SELECTED EXTRACT »
============================================================

[Date Prev][Date Next][Thread Prev][Thread Next][Date Index][Thread Index]

Re: [Xen-devel] [PATCH v5 4/7] xen/x86: use invpcid for flushing the TLB



On 06/04/18 15:40, Andrew Cooper wrote:
> On 06/04/18 08:52, Juergen Gross wrote:
>> If possible use the INVPCID instruction for flushing the TLB instead of
>> toggling cr4.pge for that purpose.
>>
>> While at it remove the dependency on cr4.pge being required for mtrr
>> loading, as this will be required later anyway.
>>
>> Add a command line option "invpcid" for controlling the use of
>> INVPCID (default to true).
>>
>> Signed-off-by: Juergen Gross <jgross@xxxxxxxx>
>> ---
>> V5:
>> - use pre_flush() as an initializer in do_tlb_flush() (Jan Beulich)
>> - introduce boolean use_invpcid instead of clearing X86_FEATURE_INVPCID
>>   (Jan Beulich)
>>
>> V4:
>> - option "invpcid" instead of "noinvpcid" (Jan Beulich)
>>
>> V3:
>> - new patch
>> ---
>>  docs/misc/xen-command-line.markdown | 10 ++++++++++
>>  xen/arch/x86/cpu/mtrr/generic.c     | 37 
>> ++++++++++++++++++++++++++-----------
>>  xen/arch/x86/flushtlb.c             | 29 +++++++++++++++++++----------
>>  xen/arch/x86/setup.c                |  8 ++++++++
>>  xen/include/asm-x86/invpcid.h       |  2 ++
>>  5 files changed, 65 insertions(+), 21 deletions(-)
>>
>> diff --git a/docs/misc/xen-command-line.markdown 
>> b/docs/misc/xen-command-line.markdown
>> index 79be9a6ba5..5f6ae654ad 100644
>> --- a/docs/misc/xen-command-line.markdown
>> +++ b/docs/misc/xen-command-line.markdown
>> @@ -1380,6 +1380,16 @@ Because responsibility for APIC setup is shared 
>> between Xen and the
>>  domain 0 kernel this option is automatically propagated to the domain
>>  0 command line.
>>  
>> +### invpcid (x86)
>> +> `= <boolean>`
>> +
>> +> Default: `true`
>> +
>> +Control using the INVPCID instruction for flushing TLB entries.
>> +This should only be used in case of known issues on the current platform
>> +with that instruction. Disabling INVPCID will normally result in a slightly
>> +degraded performance.
> 
> How about:
> 
> By default, Xen will use the INVPCID instruction for TLB management if
> it is available.  This option can be used to cause Xen to fall back to
> older mechanisms, which are generally slower.
> 
> ?

Works for me.

============================================================

OBJECTIVE » In the Xen patch discussion, what is the default value of the "invpcid" command line option?

DATA SHOWN »

============================================================

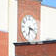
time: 3:32
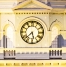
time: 5:37
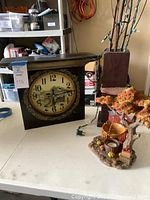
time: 6:14
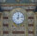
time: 12:13
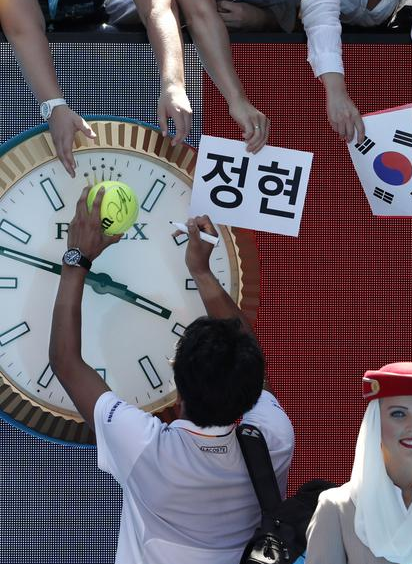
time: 3:47
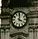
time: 4:00
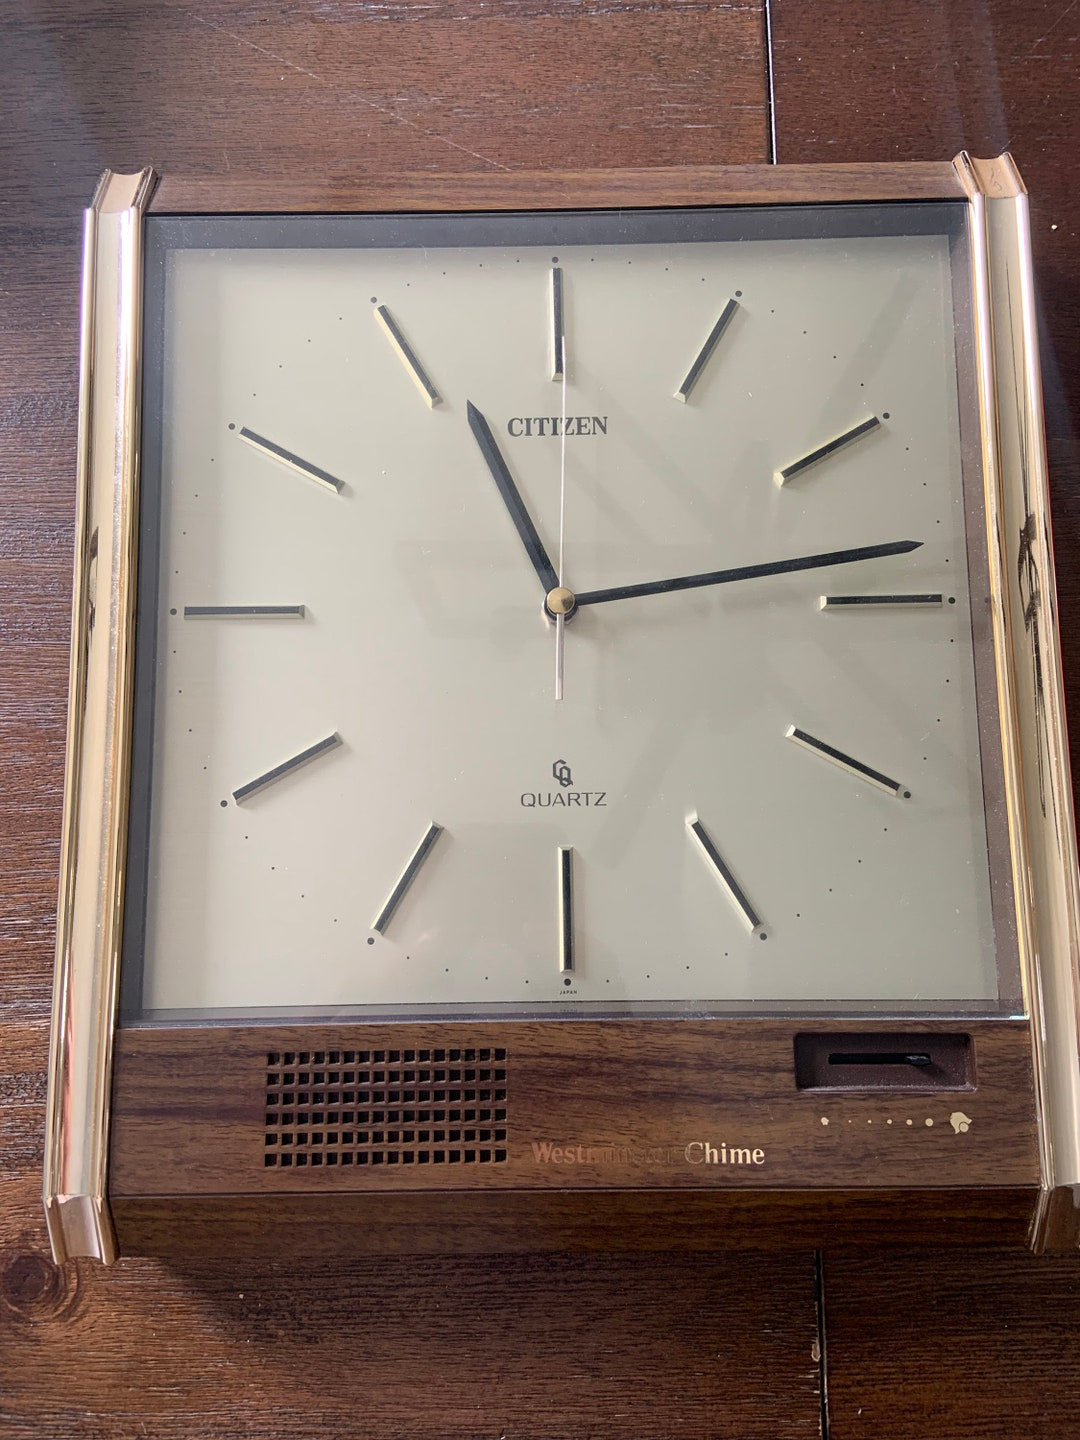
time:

============================================================

TASK OUTPUT » True.